01 Feb 2016
February 1, 2016

Blähungskoliken bei Neugeborenden

0 Comment

Blähungen – Koliken bei Säuglingen

Immer wieder kommen Mütter mit Ihren Babys in die Sprechstunde, die vermutlich unter Blähungskoliken leiden. Aus diesem Grund möchte ich heute ein wenig zum Thema Blähungskoliken schreiben.

Die Diagnose „Blähungskoliken“ wird bei Säuglingen zu häufig gestellt.
Es wurden in einer größeren Ultraschalluntersuchung viele Säuglinge mit dieser Diagnose untersucht. Bei den meisten Säuglingen wurden KEINE Blähungen im Darm festgestellt.

Viele Eltern vermuten Blähungen als Grund für häufiges Weinen bei ihrem Baby. Allerdings lässt die Beobachtung, dass das Baby weint und später gehen Blähungen ab, nicht den Schluss zu, dass die Blähungen auch die Ursache für das Weinen sind.
Oft ist es vielmehr so, dass die Babys Winde absetzen, weil sie beim Weinen viel Luft geschluckt haben, die jetzt wieder raus kommt.
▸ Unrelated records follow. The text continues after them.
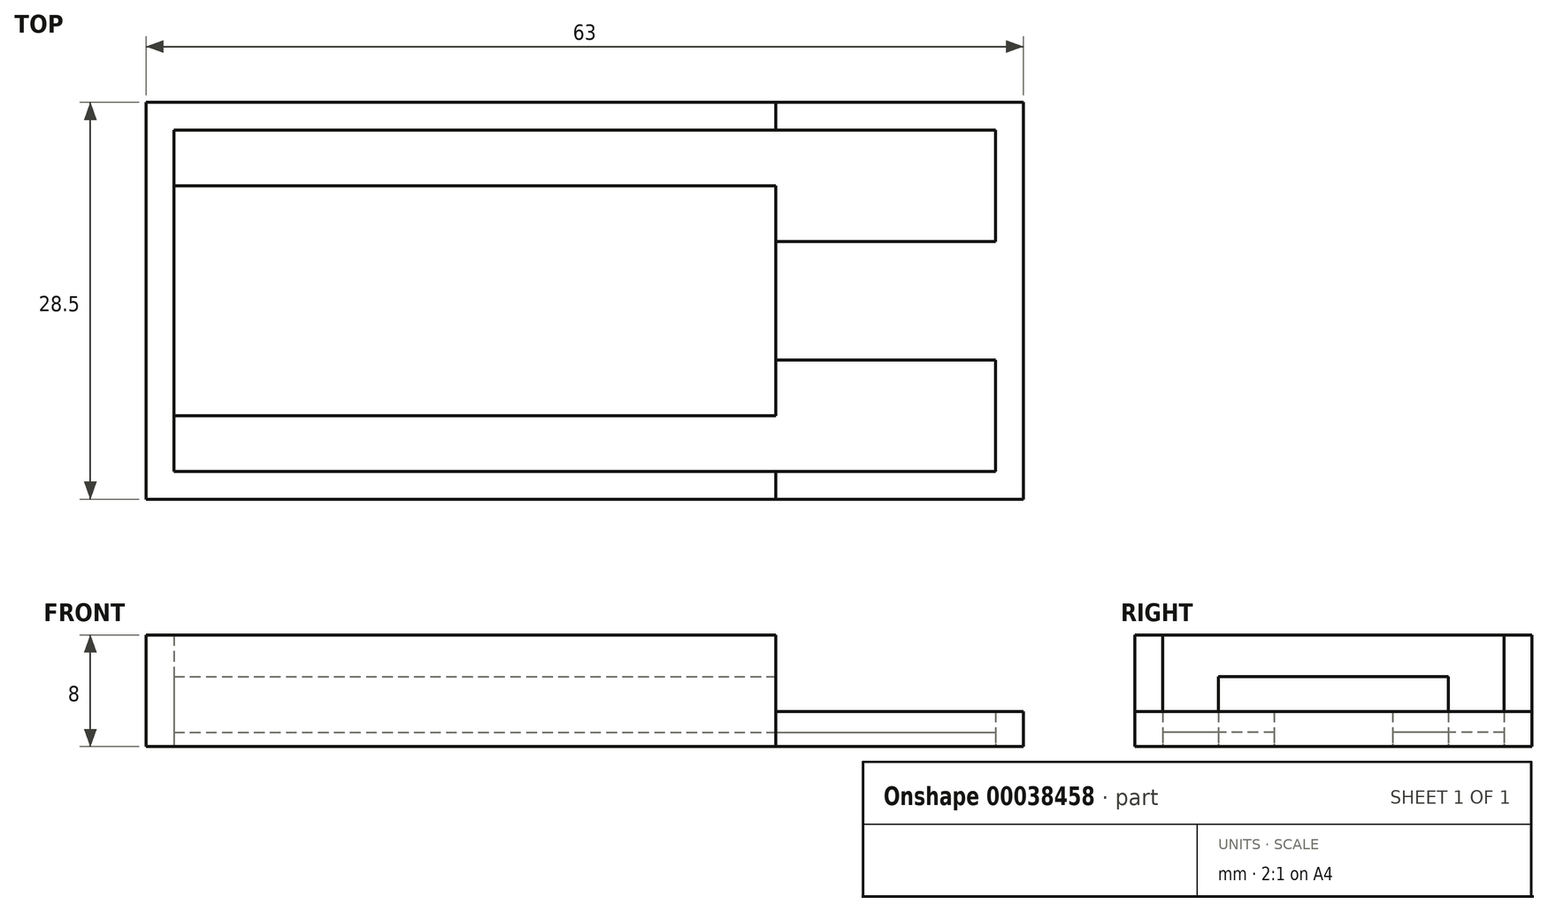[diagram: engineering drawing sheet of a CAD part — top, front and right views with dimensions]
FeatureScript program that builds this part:
annotation { "Feature Type Name" : "Feature", "Feature Type Description" : "" }
export const myFeature = defineFeature(function(context is Context, id is Id, definition is map)
    precondition{}
    {
        {
            var Q0;
            Q0=qCreatedBy(makeId("Top.planeOp"),FACE);
            var sketch = newSketch(context, id + "F0", { "sketchPlane" : qUnion([Q0])});
            skLineSegment(sketch, "E0", {"start": v(-83.28, 24.5) * mm, "end": v(93.04, 24.5) * mm, "construction": true});
            skLineSegment(sketch, "E1", {"start": v(59, -21.37) * mm, "end": v(59, 62.02) * mm, "construction": true});
            skLineSegment(sketch, "E2", {"start": v(-82.03, 20.5) * mm, "end": v(90.12, 20.5) * mm, "construction": true});
            skLineSegment(sketch, "E3", {"start": v(-82.58, 4) * mm, "end": v(90.12, 4) * mm, "construction": true});
            skLineSegment(sketch, "E4", {"start": v(43.2, 55.46) * mm, "end": v(43.2, -21.13) * mm, "construction": true});
            skLineSegment(sketch, "E5", {"start": v(-2, 34.22) * mm, "end": v(-2, -12.72) * mm, "construction": true});
            skLineSegment(sketch, "E6", {"start": v(-8.23, 26.5) * mm, "end": v(67.64, 26.5) * mm, "construction": true});
            skLineSegment(sketch, "E7", {"start": v(61, 36.16) * mm, "end": v(61, -15.62) * mm, "construction": true});
            skLineSegment(sketch, "E8", {"start": v(68.06, -2) * mm, "end": v(-8.92, -2) * mm, "construction": true});
            skLineSegment(sketch, "E9", {"start": v(34.9, 16.5) * mm, "end": v(73.13, 16.5) * mm, "construction": true});
            skLineSegment(sketch, "E10", {"start": v(34.68, 8) * mm, "end": v(73.78, 8) * mm, "construction": true});
            skLineSegment(sketch, "E11.bottom", {"start": v(59, 26.5) * mm, "end": v(61, 26.5) * mm});
            skLineSegment(sketch, "E11.top", {"start": v(59, -2) * mm, "end": v(61, -2) * mm});
            skLineSegment(sketch, "E11.left", {"start": v(59, 26.5) * mm, "end": v(59, -2) * mm});
            skLineSegment(sketch, "E11.right", {"start": v(61, 26.5) * mm, "end": v(61, -2) * mm});
            skLineSegment(sketch, "E12.bottom", {"start": v(43.2, 26.5) * mm, "end": v(59, 26.5) * mm});
            skLineSegment(sketch, "E12.top", {"start": v(43.2, 24.5) * mm, "end": v(59, 24.5) * mm});
            skLineSegment(sketch, "E12.left", {"start": v(43.2, 26.5) * mm, "end": v(43.2, 24.5) * mm});
            skLineSegment(sketch, "E12.right", {"start": v(59, 26.5) * mm, "end": v(59, 24.5) * mm});
            skLineSegment(sketch, "E13.top", {"start": v(43.2, 16.5) * mm, "end": v(59, 16.5) * mm});
            skLineSegment(sketch, "E13.left", {"start": v(43.2, 24.5) * mm, "end": v(43.2, 16.5) * mm});
            skLineSegment(sketch, "E13.right", {"start": v(59, 24.5) * mm, "end": v(59, 16.5) * mm});
            skLineSegment(sketch, "E14.top", {"start": v(43.2, 8) * mm, "end": v(59, 8) * mm});
            skLineSegment(sketch, "E14.left", {"start": v(43.2, 16.5) * mm, "end": v(43.2, 8) * mm});
            skLineSegment(sketch, "E14.right", {"start": v(59, 16.5) * mm, "end": v(59, 8) * mm});
            skLineSegment(sketch, "E15.top", {"start": v(43.2, 0) * mm, "end": v(59, 0) * mm});
            skLineSegment(sketch, "E15.left", {"start": v(43.2, 8) * mm, "end": v(43.2, 0) * mm});
            skLineSegment(sketch, "E15.right", {"start": v(59, 8) * mm, "end": v(59, 0) * mm});
            skLineSegment(sketch, "E16.top", {"start": v(43.2, -2) * mm, "end": v(59, -2) * mm});
            skLineSegment(sketch, "E16.left", {"start": v(43.2, 0) * mm, "end": v(43.2, -2) * mm});
            skLineSegment(sketch, "E16.right", {"start": v(59, 0) * mm, "end": v(59, -2) * mm});
            skLineSegment(sketch, "E17.bottom", {"start": v(0, 24.5) * mm, "end": v(43.2, 24.5) * mm});
            skLineSegment(sketch, "E17.top", {"start": v(0, 20.5) * mm, "end": v(43.2, 20.5) * mm});
            skLineSegment(sketch, "E17.left", {"start": v(0, 24.5) * mm, "end": v(0, 20.5) * mm});
            skLineSegment(sketch, "E17.right", {"start": v(43.2, 24.5) * mm, "end": v(43.2, 20.5) * mm});
            skLineSegment(sketch, "E18.top", {"start": v(0, 4) * mm, "end": v(43.2, 4) * mm});
            skLineSegment(sketch, "E18.left", {"start": v(0, 20.5) * mm, "end": v(0, 4) * mm});
            skLineSegment(sketch, "E18.right", {"start": v(43.2, 20.5) * mm, "end": v(43.2, 4) * mm});
            skLineSegment(sketch, "E19.top", {"start": v(0, 0) * mm, "end": v(43.2, 0) * mm});
            skLineSegment(sketch, "E19.left", {"start": v(0, 4) * mm, "end": v(0, 0) * mm});
            skLineSegment(sketch, "E19.right", {"start": v(43.2, 4) * mm, "end": v(43.2, 0) * mm});
            skLineSegment(sketch, "E20", {"start": v(43.2, 26.5) * mm, "end": v(-2, 26.5) * mm});
            skLineSegment(sketch, "E21", {"start": v(-2, 26.5) * mm, "end": v(-2, -2) * mm});
            skLineSegment(sketch, "E22", {"start": v(-2, -2) * mm, "end": v(43.2, -2) * mm});
            skSolve(sketch);
        }
        {
            var Q0;
            Q0=makeQuery(id+"F0.imprint","IMPRINT",FACE,{"disambiguationData":[TD([[makeQuery(id+"F0.imprint","IMPRINT",EDGE,{"derivedFrom":sQuery(id+"F0.wireOp",EDGE,"E12.top")}),-1.0]])]});
            var Q1;
            {var subQ1=sQuery(id+"F0.wireOp",EDGE,"E14.top");Q1=makeQuery(id+"F0.imprint","IMPRINT",FACE,{"disambiguationData":[TD([[makeQuery(id+"F0.imprint","IMPRINT",EDGE,{"derivedFrom":subQ1}),-1.0]])]});}
            var Q2;
            Q2=makeQuery(id+"F0.imprint","IMPRINT",FACE,{"disambiguationData":[TD([[makeQuery(id+"F0.imprint","IMPRINT",EDGE,{"derivedFrom":sQuery(id+"F0.wireOp",EDGE,"E17.bottom")}),-1.0]])]});
            var Q3;
            Q3=makeQuery(id+"F0.imprint","IMPRINT",FACE,{"disambiguationData":[TD([[makeQuery(id+"F0.imprint","IMPRINT",EDGE,{"derivedFrom":sQuery(id+"F0.wireOp",EDGE,"E18.top")}),-1.0]])]});
            extrude(context, id + "F1", {"entities" : qUnion([Q0, Q1, Q2, Q3]), "depth" : 1 * mm});
        }
        {
            var Q0;
            Q0=makeQuery(id+"F0.imprint","IMPRINT",FACE,{"disambiguationData":[TD([[makeQuery(id+"F0.imprint","IMPRINT",EDGE,{"derivedFrom":sQuery(id+"F0.wireOp",EDGE,"E12.bottom")}),-1.0]])]});
            var Q1;
            {var subQ0=sQuery(id+"F0.wireOp",EDGE,"E13.top");Q1=makeQuery(id+"F0.imprint","IMPRINT",FACE,{"disambiguationData":[TD([[makeQuery(id+"F0.imprint","IMPRINT",EDGE,{"derivedFrom":subQ0}),-1.0]])]});}
            var Q2;
            Q2=makeQuery(id+"F0.imprint","IMPRINT",FACE,{"disambiguationData":[TD([[makeQuery(id+"F0.imprint","IMPRINT",EDGE,{"derivedFrom":sQuery(id+"F0.wireOp",EDGE,"E15.top")}),-1.0]])]});
            var Q3;
            Q3=makeQuery(id+"F0.imprint","IMPRINT",FACE,{"disambiguationData":[TD([[makeQuery(id+"F0.imprint","IMPRINT",EDGE,{"derivedFrom":sQuery(id+"F0.wireOp",EDGE,"E11.bottom")}),-1.0]])]});
            extrude(context, id + "F2", {"entities" : qUnion([Q0, Q1, Q2, Q3]), "depth" : 2.5 * mm});
        }
        {
            var Q0;
            {var subQ4=sQuery(id+"F0.wireOp",EDGE,"E17.top");Q0=makeQuery(id+"F0.imprint","IMPRINT",FACE,{"disambiguationData":[TD([[makeQuery(id+"F0.imprint","IMPRINT",EDGE,{"derivedFrom":subQ4}),-1.0]])]});}
            extrude(context, id + "F3", {"entities" : qUnion([Q0]), "depth" : 5 * mm});
        }
        {
            var Q0;
            Q0=makeQuery(id+"F0.imprint","IMPRINT",FACE,{"disambiguationData":[TD([[makeQuery(id+"F0.imprint","IMPRINT",EDGE,{"derivedFrom":sQuery(id+"F0.wireOp",EDGE,"E12.left")}),-1.0]])]});
            extrude(context, id + "F4", {"entities" : qUnion([Q0]), "depth" : 8 * mm});
        }
    });
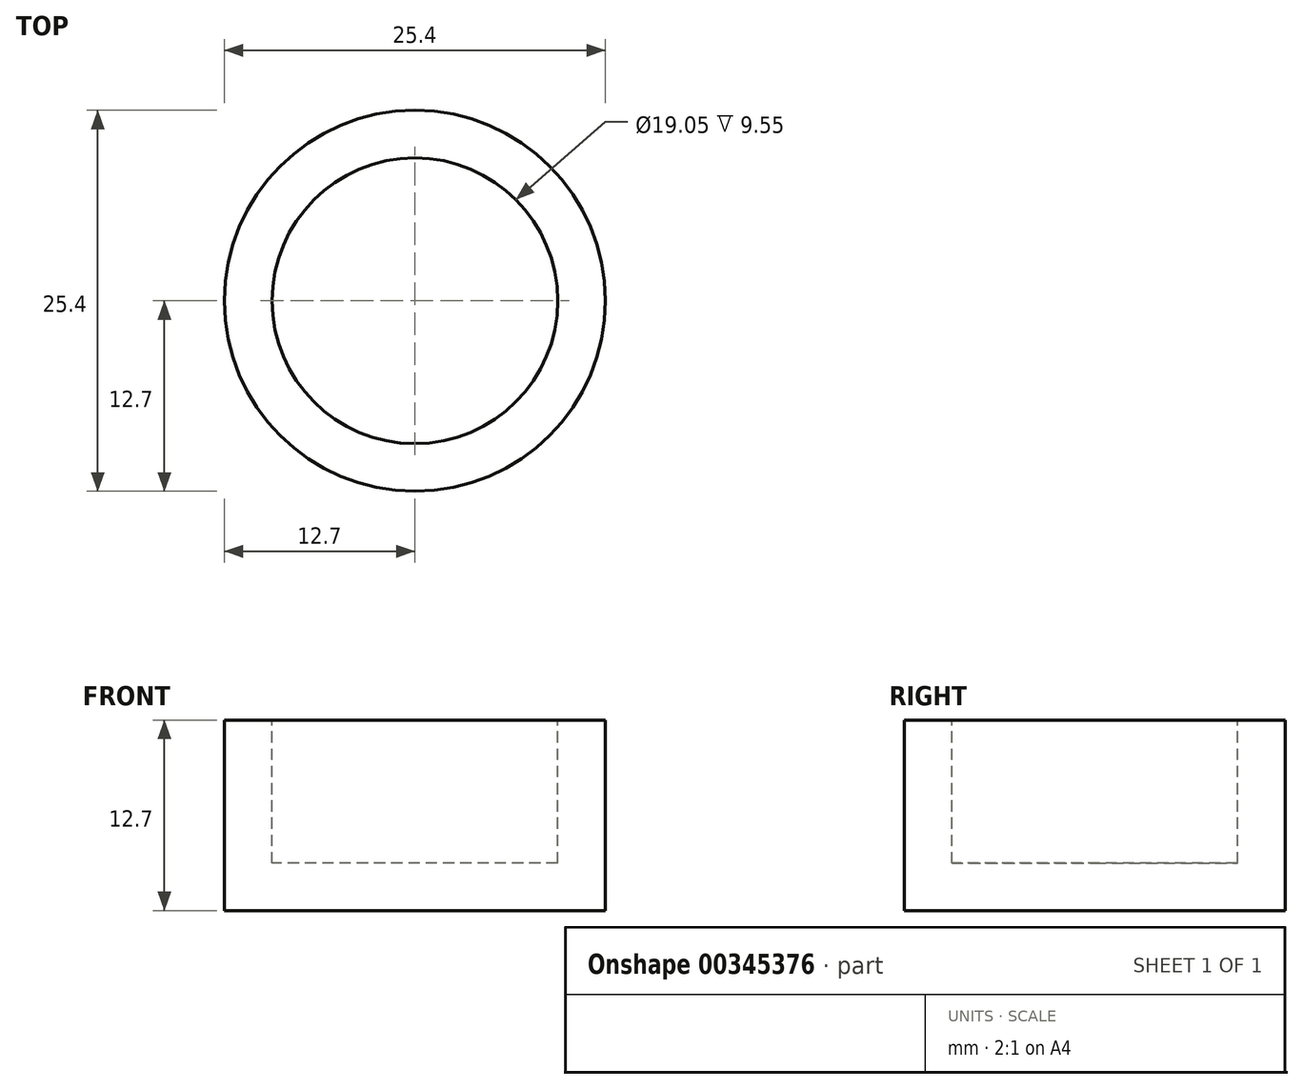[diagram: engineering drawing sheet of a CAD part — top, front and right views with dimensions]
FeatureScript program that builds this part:
annotation { "Feature Type Name" : "Feature", "Feature Type Description" : "" }
export const myFeature = defineFeature(function(context is Context, id is Id, definition is map)
    precondition{}
    {
        {
            var Q0;
            Q0=qCreatedBy(makeId("Top.planeOp"),FACE);
            var sketch = newSketch(context, id + "F0", { "sketchPlane" : qUnion([Q0])});
            skCircle(sketch, "E0", {"center": v(0, 0) * mm, "radius": 12.7 * mm});
            skSolve(sketch);
        }
        {
            var Q0;
            Q0 = qSketchRegion(id + "F0", true);
            extrude(context, id + "F1", {"entities" : qUnion([Q0]), "depth" : 12.7 * mm});
        }
        {
            var Q0;
            Q0=makeQuery(id+"F1.opExtrude","CAP_FACE",FACE,{"disambiguationData":[OSD([sQuery(id+"F0.wireOp",EDGE,"E0")])],"isStart":false});
            var sketch = newSketch(context, id + "F2", { "sketchPlane" : qUnion([Q0])});
            skCircle(sketch, "E1.0", {"center": v(0, 0) * mm, "radius": 12.7 * mm, "construction": true});
            skCircle(sketch, "E2.0", {"center": v(0, 0) * mm, "radius": 9.53 * mm});
            skSolve(sketch);
        }
        {
            var Q0;
            Q0 = qSketchRegion(id + "F2", true);
            extrude(context, id + "F3", {"entities" : qUnion([Q0]), "operationType" : NewBodyOperationType.REMOVE, "oppositeDirection" : true, "depth" : 9.55 * mm});
        }
    });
Recht sichere Zeichen für tatsächlich vorhandene Blähungen sind:

  • Angespannter Bauch – oft berührungsempfindlich
  • Die Beinchen werden angezogen und wieder weggestreckt
  • Das Weinen kommt anfallsweise, zwischendurch scheinen sie beschwerdefrei

Abraten möchte ich in der Behandlung von Koliken von homöopathischen Komplexmitteln, wie „Paderborner Pupsglobuli ®“ oder anderen Produkten, die nicht individuell verordnet wurden.

Wie bei allen anderen Beschwerden muss auch hier nach den möglichen Ursachen gesucht werden. Diese müssen dann behandelt werden und ein gut gewähltes homöopathisches Einzelmittel kann die Beschwerden lindern.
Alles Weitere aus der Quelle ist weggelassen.